There are photography exhibitions up all over Atlanta, as well as a portfolio review and an auction, as well as lectures, discussions, and who knows what all the folks in Atlanta are up to.

You can find the online schedule of events here, or you can download a PDF of the Schedule here. 

The whole thing has gotten too big for one person to get his head around, but we will try to report on some of the highlights as time goes by. 

Tuesday, October 2, 2012

The South and Southern Photography -- News, Reviews, Conversations

Kael Alford's new book Bottom of 'da Boot: Photographs by Kael Alford (Fall Line Press, 2012) is reviewed (very favorably) by Daniel W Coburn in the latest issue (# 43)  of Fraction Magazine.

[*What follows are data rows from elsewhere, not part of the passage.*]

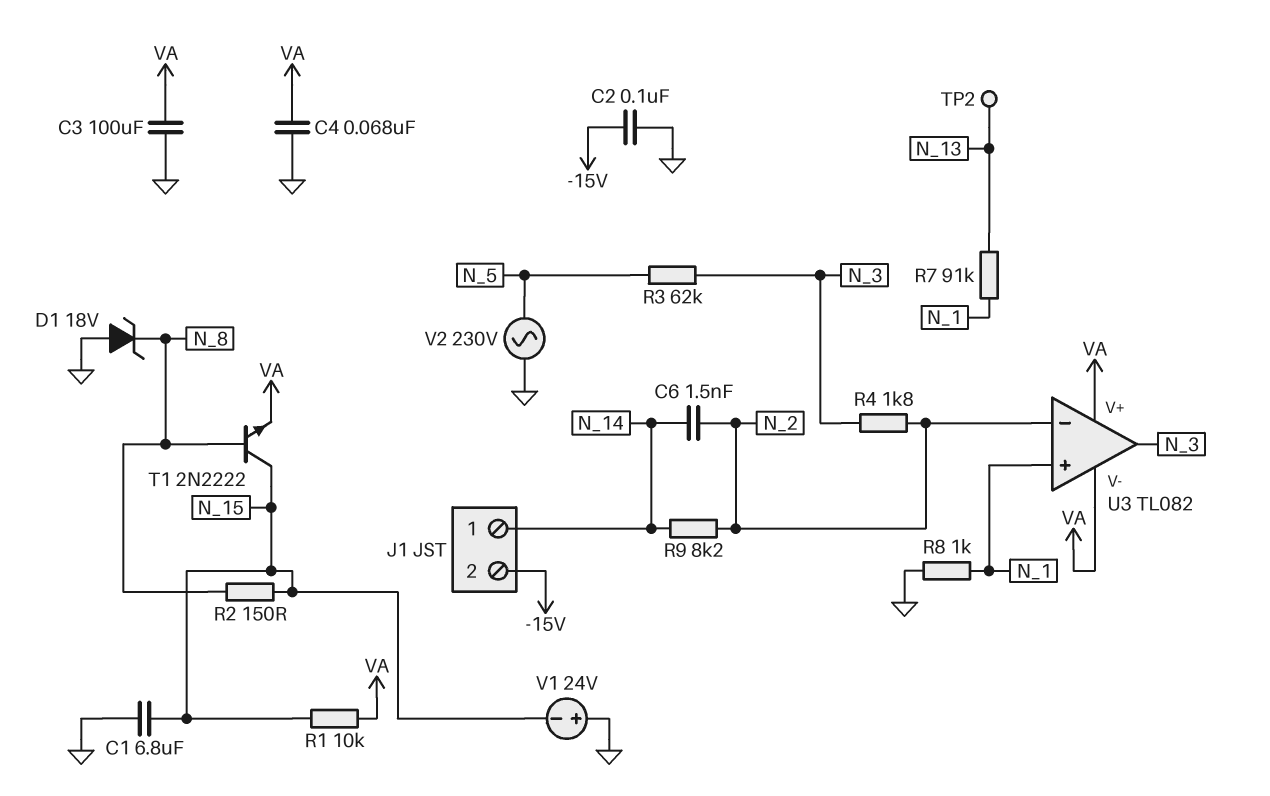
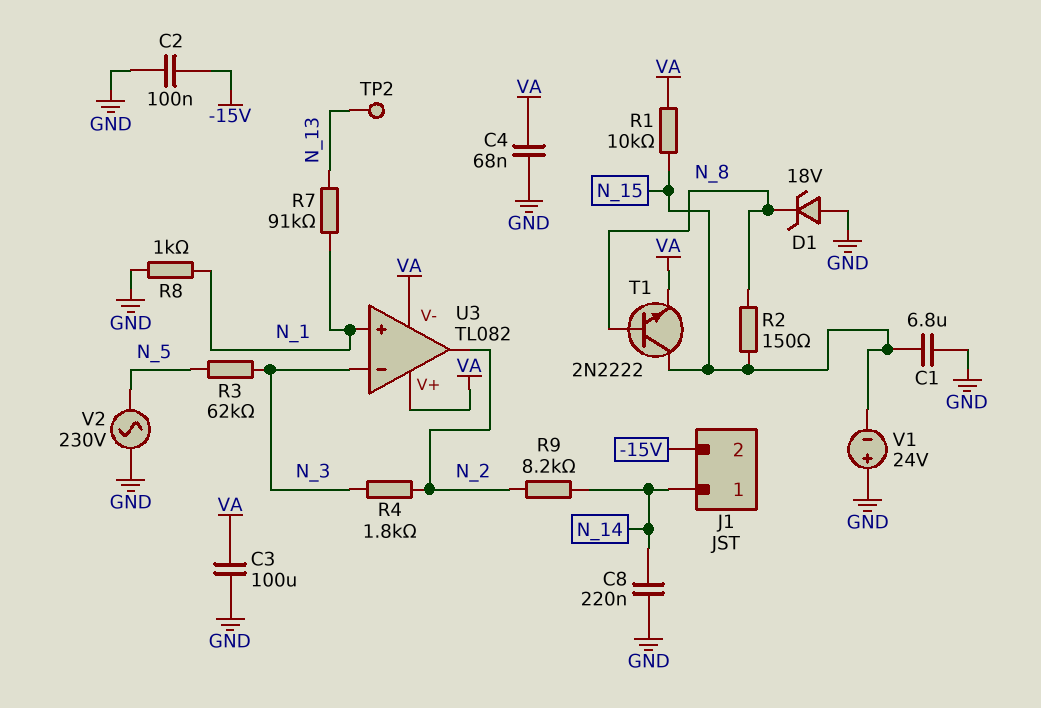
C6: 1.5nF (N_2, N_14) -> none
C8: none -> 220nF (GND, N_14)
U3 pin in-: N_2 -> N_3
U3 pin out: N_3 -> N_2

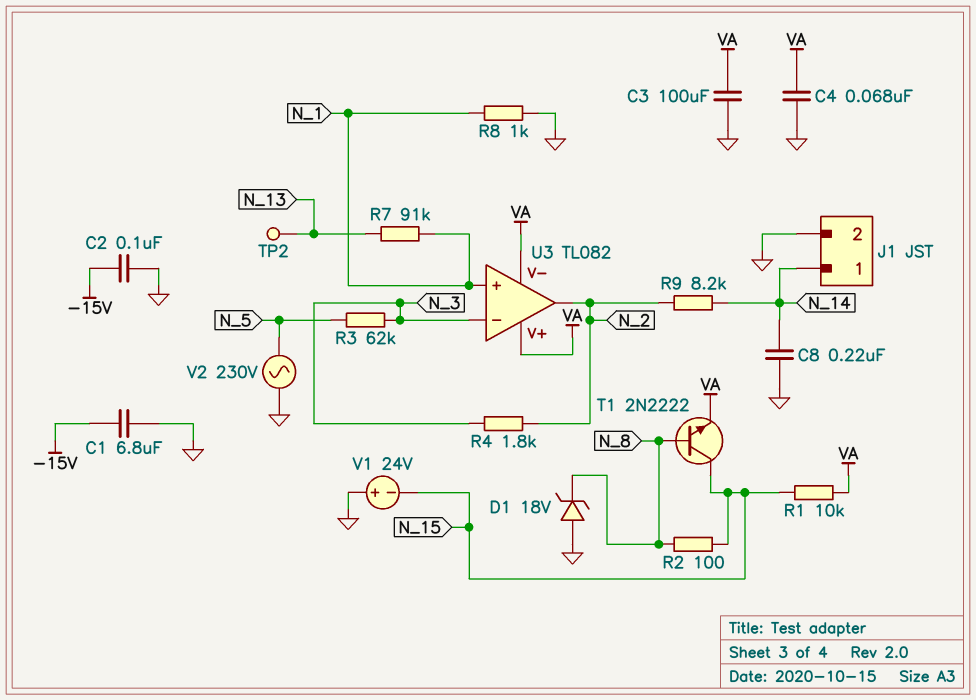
C1: 6.8uF (GND, N_15) -> 6.8uF (-15V, GND)
J1 pin 2: -15V -> GND
R2: 150 (N_8, N_15) -> 100 (N_8, N_15)

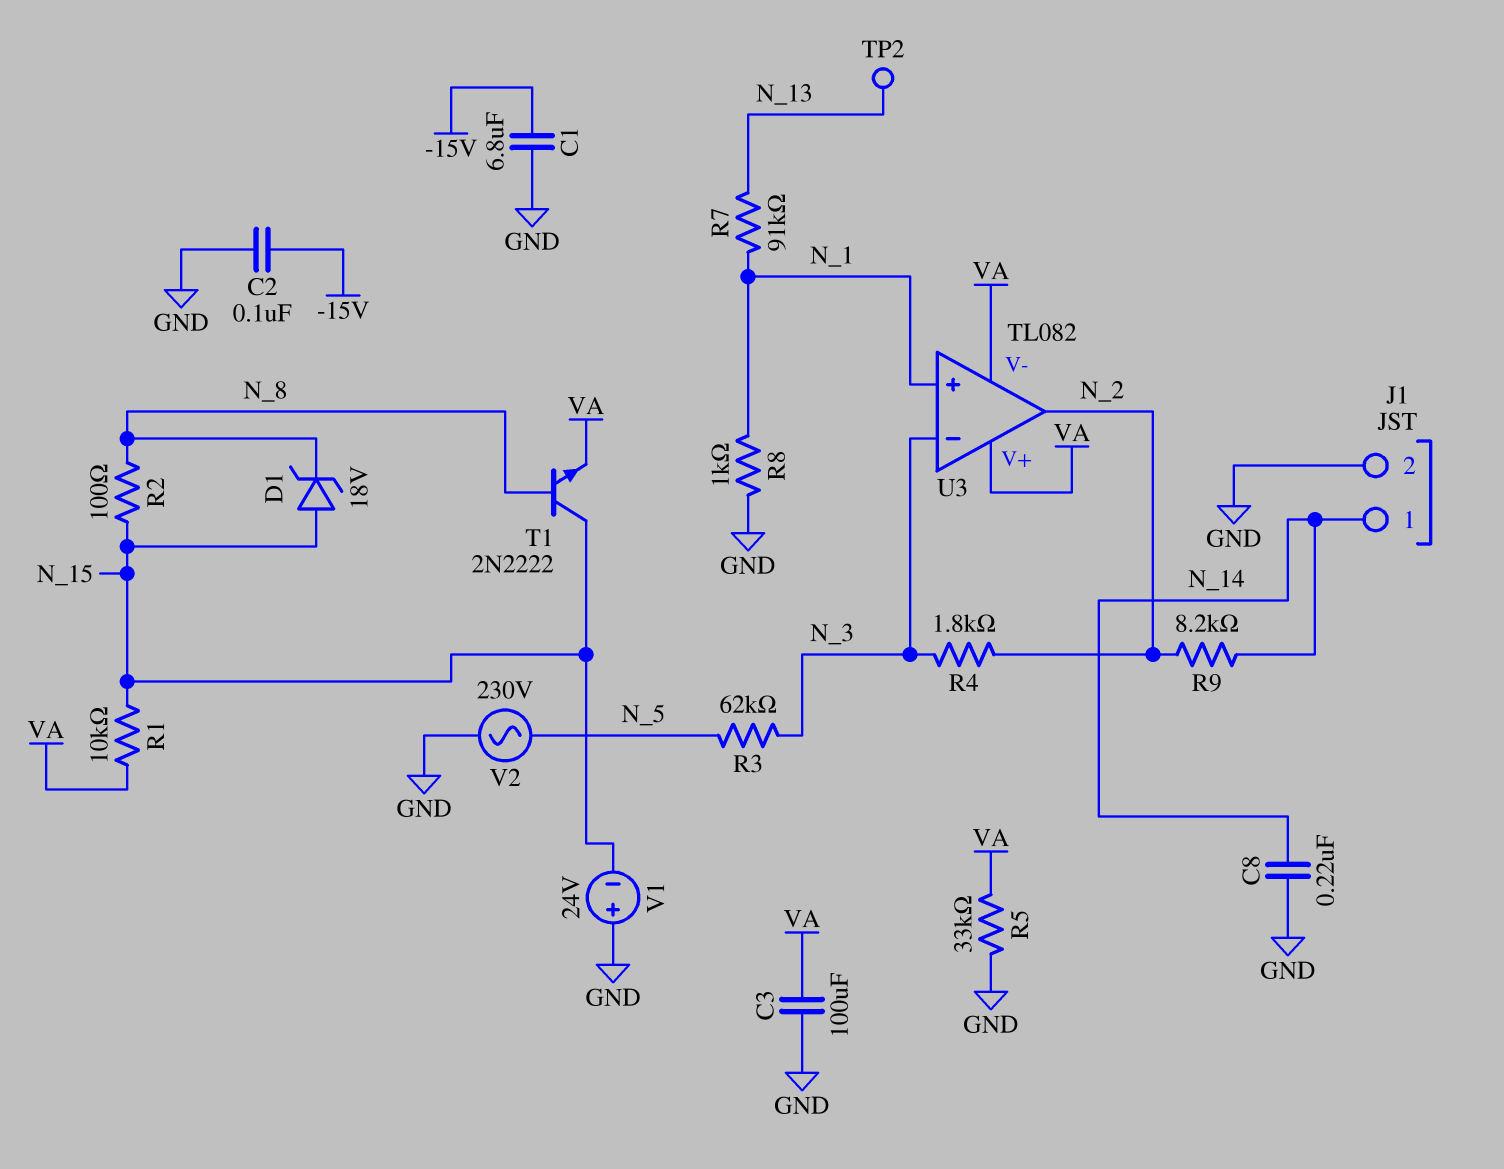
C4: 68nF (GND, VA) -> none
D1: zener 18V (A GND, K N_8) -> zener 18V (A N_15, K N_8)
R5: none -> 33k (GND, VA)

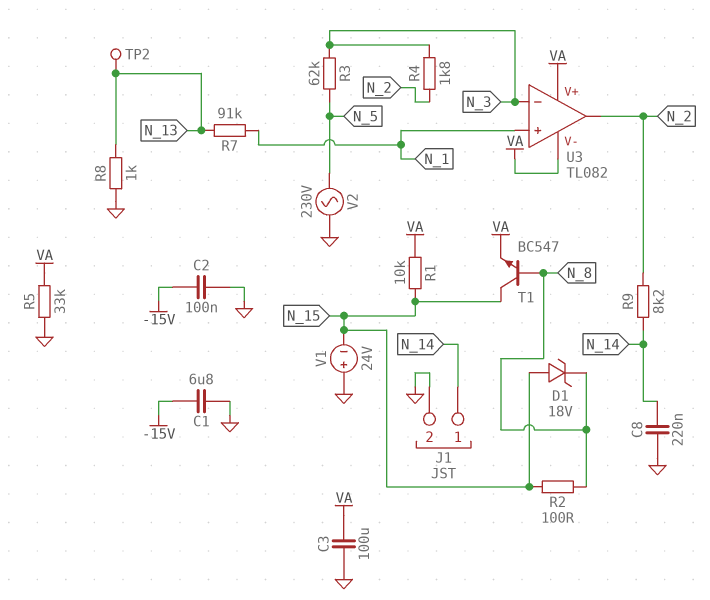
R8: 1k (GND, N_1) -> 1k (GND, N_13)
T1: NPN 2N2222 (B N_8, C N_15, E VA) -> NPN BC547 (B N_8, C N_15, E VA)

Roger May talks about the work of Shelby Lee Adams on his blog Walk Your Camera, here. 

Jennifer Schwartz' flash photography show in a barbershop -- with photographs by Heidi Lender -- took place last week in NYC, and you can read a full report on Jennifer Schwartz' blog here. I missed the show, but Adam Isler was there and reports on his oBLOGago blog, here. 

Sally Mann's new show at the Edwynn Houk Gallery is reviewed in Le Journal de la Photogaphie, DLK Collection, Time Out NY, and The New Yorker.

There is an interesting conversation going on today in the NY Times under the heading The South's Enduring Conservatism. The piece includes comments by a panel of 7 Southern historians, legal scholars, and students of politics; responses to their brief but thoughtful essays are, as of this writing up to 122 and growing.